We have composted for years. We are very casual about it but after trial and error I can tell you the system that works best for us.
Our dirt is horrible, plus and I like flowers. I use our compost as potting soil and to amend our vegetable garden soil- also to mulch around new bushes and trees to keep moisture in.
Three piles is best. The first pile is the pile you are currently adding to. The second pile is the one that is decomposing and the third is the one you are using for dirt and has completely decomposed.
If you have a lot of compost, like we do, I would build four foot by four foot crates. That way you can rotate the three piles. If you are thinking of something a little smaller or cheaper, and you live somewhere where you can easily dig, dig a 3 foot wide by 2 feet deep hole. Fill it all spring, summer and fall, then let it rest and dig another one in the winter. You can have three holes like this. It obviously will take 2 1/2 to 3 seasons before you can use your first hole.
We don't compost in the winter because it is frozen but some climates can. I don't bother about thermometers or anything like that. I just let nature do its work. A thermometer would be useful if you want to be sure all harmful bacteria is killed, and if you want a fast decomposing rate.
The first pile of garbage that turned into dirt gave me a thrill. I couldn't believe it!
We water our fresh or currently being added to pile once per week during the summer. It needs to be moist.

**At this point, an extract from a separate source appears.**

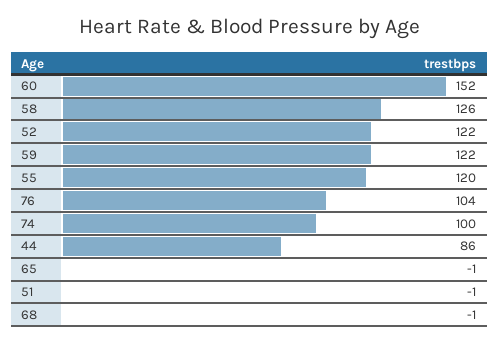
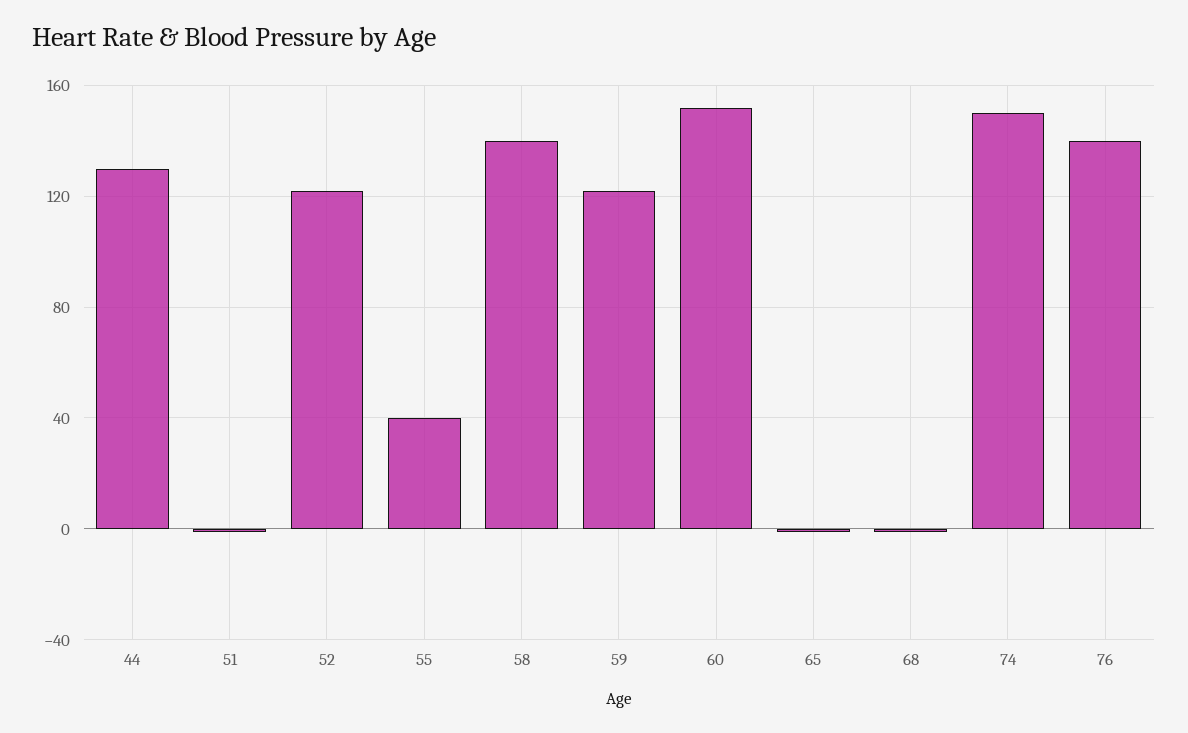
58: 126 -> 140
55: 120 -> 40
76: 104 -> 140
74: 100 -> 150
44: 86 -> 130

I don't put animal products in my compost. No animal fats. Ground bones or something like that would be okay but I prefer the dog not get too interested, and it isn't encouraged to use animal products. Never put weeds or molded onions in and be leery of bad potatoes. Onions and potatoes can carry veggie diseases that could make your compost unfit to grow onions and potatoes in the future. Weed seeds may survive and no one wants to use soil with weed seeds in it.
We don't use dog poop but do used chicken, cow and rabbit poop. Grass clippings and leaves are fine. Pine needles and orange peels may make it too acidic. I use them sparingly. Straw, hay any of those things are good. Don't be hyper about what goes in from the kitchen. Salad with dressing is fine. If a little ground beef ends up out there it is no biggie. I've also decomposed a limited amount of paper towels.Sticks and bark don't compost well. (It takes them too long to decompose.) Dead flowers and veggie plants are okay.
Really it can be a very laid back or very complicated activity. I choose the very laid back route. A note on the animal products: The main reason people avoid them is probably because they are like wood and take much longer to decompose. If you are putting anything unusual in your pile spread it out so it decomposes quicker.